[Data records]
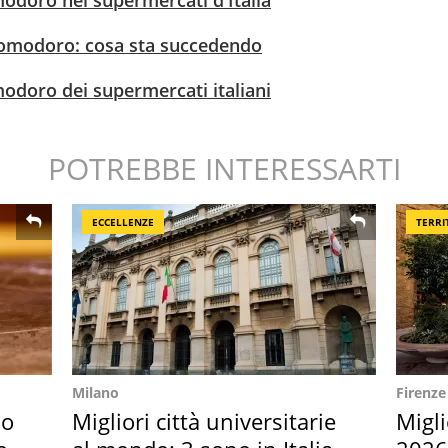
modoro nei supermercati d'Italia
e pomodoro: cosa sta succedendo
modoro dei supermercati italiani
POTREBBE INTERESSARTI
ECCELLENZE
TERRI
Milano
Firenze
so
Migliori città universitarie
Migli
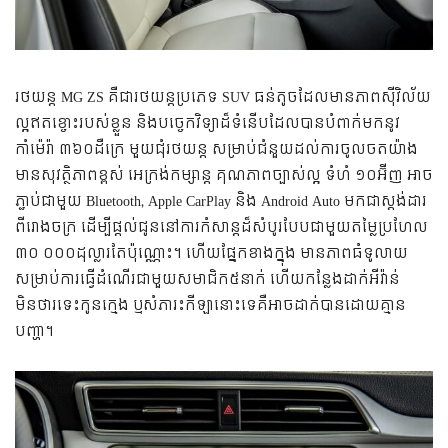
រថយន្ត MG ZS គឺជារថយន្តប្រភេទ SUV ធន់តូចដែលមានភាពស៊ីវិល័យ
ល្អឥតខ្ចោះរបស់ខ្លួន និងបច្ចេកវិទ្យាដ៏ទំនើបដែលបានបំពាក់មកនូវ
កាំម៉េរ៉ា ៣៦០ដឺក្រេ មួយជុំរថយន្ត សម្រាប់ជំនួយដល់ការចូលចតយ៉ាង
មានសុវត្ថិភាពខ្ពស់ អេក្រង់កម្សាន្ត គុណភាពច្បាស់ល្អ ទំហំ ១០អ៊ីញ អាច
ភ្ជាប់ជាមួយ Bluetooth, Apple CarPlay និង Android Auto មកជាស្តង់ដារ
ពីរោងចក្រ ដើម្បីផ្តល់ជូននៅការកំសាន្តដ៏សំបូរបែបជាមួយតម្លៃប្រហែល
៣០ ០០០ដុល្លារតែប៉ុណ្ណោះ។ ហើយផ្នែកខាងក្នុង មានភាពធំទូលាយ
សម្រាប់ការធ្វើដំណើរជាមួយសមាជិក៥នាក់ ហើយកន្លែងដាក់អីវ៉ាន់
មិនថារទេះកូនក្មេង ឬសំភារះកីឡានោះទេគឺអាចដាក់បានដោយគ្មាន
បញ្ហា។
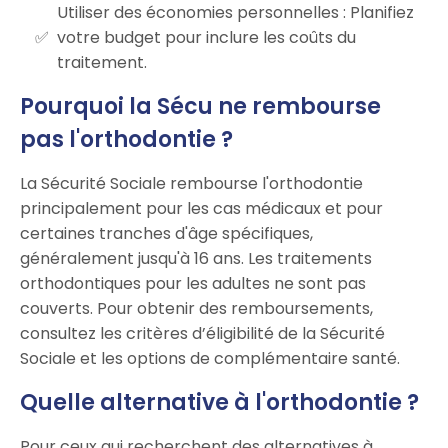
Utiliser des économies personnelles : Planifiez
votre budget pour inclure les coûts du
traitement.
Pourquoi la Sécu ne rembourse
pas l'orthodontie ?
La Sécurité Sociale rembourse l'orthodontie
principalement pour les cas médicaux et pour
certaines tranches d'âge spécifiques,
généralement jusqu'à 16 ans. Les traitements
orthodontiques pour les adultes ne sont pas
couverts. Pour obtenir des remboursements,
consultez les critères d’éligibilité de la Sécurité
Sociale et les options de complémentaire santé.
Quelle alternative à l'orthodontie ?
Pour ceux qui recherchent des alternatives à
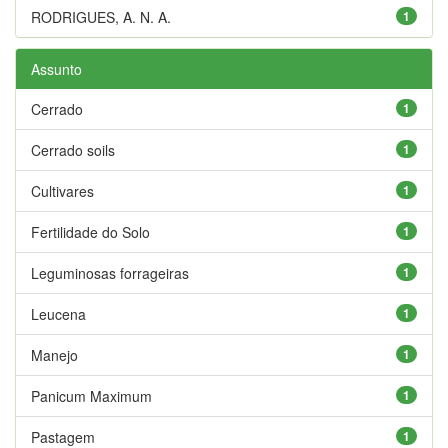
RODRIGUES, A. N. A.
1
Assunto
Cerrado
1
Cerrado soils
1
Cultivares
1
Fertilidade do Solo
1
Leguminosas forrageiras
1
Leucena
1
Manejo
1
Panicum Maximum
1
Pastagem
1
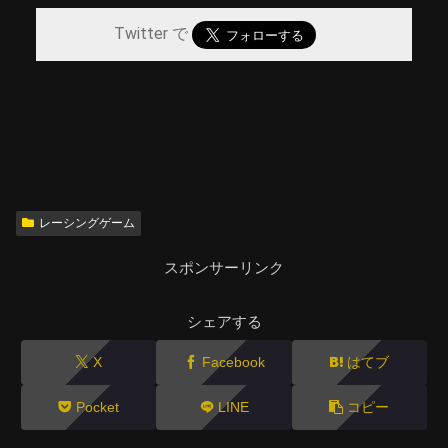
Twitter で
レーシングゲーム
スポンサーリンク
シェアする
X
Facebook
はてブ
Pocket
LINE
コピー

Problem: Rewrite the listing from the line with "Utiliser des économies" through the end, replacing "Leucena" with "Leucaena" and leaving everything else the same. Leave out the pictures.

Completed exercise:
Utiliser des économies personnelles : Planifiez
votre budget pour inclure les coûts du
traitement.
Pourquoi la Sécu ne rembourse
pas l'orthodontie ?
La Sécurité Sociale rembourse l'orthodontie
principalement pour les cas médicaux et pour
certaines tranches d'âge spécifiques,
généralement jusqu'à 16 ans. Les traitements
orthodontiques pour les adultes ne sont pas
couverts. Pour obtenir des remboursements,
consultez les critères d’éligibilité de la Sécurité
Sociale et les options de complémentaire santé.
Quelle alternative à l'orthodontie ?
Pour ceux qui recherchent des alternatives à
RODRIGUES, A. N. A.
1
Assunto
Cerrado
1
Cerrado soils
1
Cultivares
1
Fertilidade do Solo
1
Leguminosas forrageiras
1
Leucaena
1
Manejo
1
Panicum Maximum
1
Pastagem
1
Twitter で
レーシングゲーム
スポンサーリンク
シェアする
X
Facebook
はてブ
Pocket
LINE
コピー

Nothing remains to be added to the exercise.